:: MATERIAL PROVIDED ::
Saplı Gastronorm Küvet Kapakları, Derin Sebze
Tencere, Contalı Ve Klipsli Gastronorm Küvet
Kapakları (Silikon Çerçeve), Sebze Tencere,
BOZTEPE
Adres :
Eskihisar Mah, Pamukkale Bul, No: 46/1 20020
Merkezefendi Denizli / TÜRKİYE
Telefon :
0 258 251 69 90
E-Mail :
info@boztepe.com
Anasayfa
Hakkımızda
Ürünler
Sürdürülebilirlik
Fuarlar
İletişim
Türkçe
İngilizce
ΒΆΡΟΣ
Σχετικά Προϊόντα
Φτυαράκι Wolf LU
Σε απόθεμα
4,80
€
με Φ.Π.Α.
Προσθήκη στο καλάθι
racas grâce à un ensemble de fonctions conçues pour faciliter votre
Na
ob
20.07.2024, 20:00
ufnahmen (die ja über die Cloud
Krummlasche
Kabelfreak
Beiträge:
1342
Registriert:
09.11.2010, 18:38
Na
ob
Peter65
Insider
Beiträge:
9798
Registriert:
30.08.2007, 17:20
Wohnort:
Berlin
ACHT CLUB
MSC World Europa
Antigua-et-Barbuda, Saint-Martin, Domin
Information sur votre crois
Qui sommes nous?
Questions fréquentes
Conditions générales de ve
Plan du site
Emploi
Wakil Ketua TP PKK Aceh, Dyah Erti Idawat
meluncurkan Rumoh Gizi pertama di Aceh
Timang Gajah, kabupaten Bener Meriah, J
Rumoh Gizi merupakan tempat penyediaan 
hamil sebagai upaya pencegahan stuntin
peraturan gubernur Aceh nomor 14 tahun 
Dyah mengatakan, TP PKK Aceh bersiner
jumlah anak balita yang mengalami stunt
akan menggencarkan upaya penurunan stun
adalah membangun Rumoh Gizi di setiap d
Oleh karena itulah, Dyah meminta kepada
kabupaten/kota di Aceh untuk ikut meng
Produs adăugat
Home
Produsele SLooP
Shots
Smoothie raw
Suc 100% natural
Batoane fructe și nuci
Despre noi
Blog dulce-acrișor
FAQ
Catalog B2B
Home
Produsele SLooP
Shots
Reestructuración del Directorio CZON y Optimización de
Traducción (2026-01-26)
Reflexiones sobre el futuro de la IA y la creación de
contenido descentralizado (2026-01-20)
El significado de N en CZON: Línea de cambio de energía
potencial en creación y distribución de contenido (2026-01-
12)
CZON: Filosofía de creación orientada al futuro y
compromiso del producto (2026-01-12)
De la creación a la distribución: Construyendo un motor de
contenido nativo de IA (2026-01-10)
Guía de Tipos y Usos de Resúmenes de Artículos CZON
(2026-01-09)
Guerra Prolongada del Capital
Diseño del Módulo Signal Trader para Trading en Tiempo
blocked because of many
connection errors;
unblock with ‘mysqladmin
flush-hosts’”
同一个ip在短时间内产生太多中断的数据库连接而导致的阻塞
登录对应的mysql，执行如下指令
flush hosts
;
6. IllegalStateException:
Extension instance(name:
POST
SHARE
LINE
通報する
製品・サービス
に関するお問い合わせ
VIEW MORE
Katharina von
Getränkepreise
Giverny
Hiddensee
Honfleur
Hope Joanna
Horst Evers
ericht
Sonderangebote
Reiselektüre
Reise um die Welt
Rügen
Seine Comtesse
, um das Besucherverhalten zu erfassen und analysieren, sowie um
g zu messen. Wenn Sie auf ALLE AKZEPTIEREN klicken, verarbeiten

:: YOUR TASK ::
Please repeat everything in the listing above, from its start down to the line containing "Rumoh Gizi merupakan tempat penyediaan", including that line.

:: SOLVED PROBLEM ::
Saplı Gastronorm Küvet Kapakları, Derin Sebze
Tencere, Contalı Ve Klipsli Gastronorm Küvet
Kapakları (Silikon Çerçeve), Sebze Tencere,
BOZTEPE
Adres :
Eskihisar Mah, Pamukkale Bul, No: 46/1 20020
Merkezefendi Denizli / TÜRKİYE
Telefon :
0 258 251 69 90
E-Mail :
info@boztepe.com
Anasayfa
Hakkımızda
Ürünler
Sürdürülebilirlik
Fuarlar
İletişim
Türkçe
İngilizce
ΒΆΡΟΣ
Σχετικά Προϊόντα
Φτυαράκι Wolf LU
Σε απόθεμα
4,80
€
με Φ.Π.Α.
Προσθήκη στο καλάθι
racas grâce à un ensemble de fonctions conçues pour faciliter votre
Na
ob
20.07.2024, 20:00
ufnahmen (die ja über die Cloud
Krummlasche
Kabelfreak
Beiträge:
1342
Registriert:
09.11.2010, 18:38
Na
ob
Peter65
Insider
Beiträge:
9798
Registriert:
30.08.2007, 17:20
Wohnort:
Berlin
ACHT CLUB
MSC World Europa
Antigua-et-Barbuda, Saint-Martin, Domin
Information sur votre crois
Qui sommes nous?
Questions fréquentes
Conditions générales de ve
Plan du site
Emploi
Wakil Ketua TP PKK Aceh, Dyah Erti Idawat
meluncurkan Rumoh Gizi pertama di Aceh
Timang Gajah, kabupaten Bener Meriah, J
Rumoh Gizi merupakan tempat penyediaan 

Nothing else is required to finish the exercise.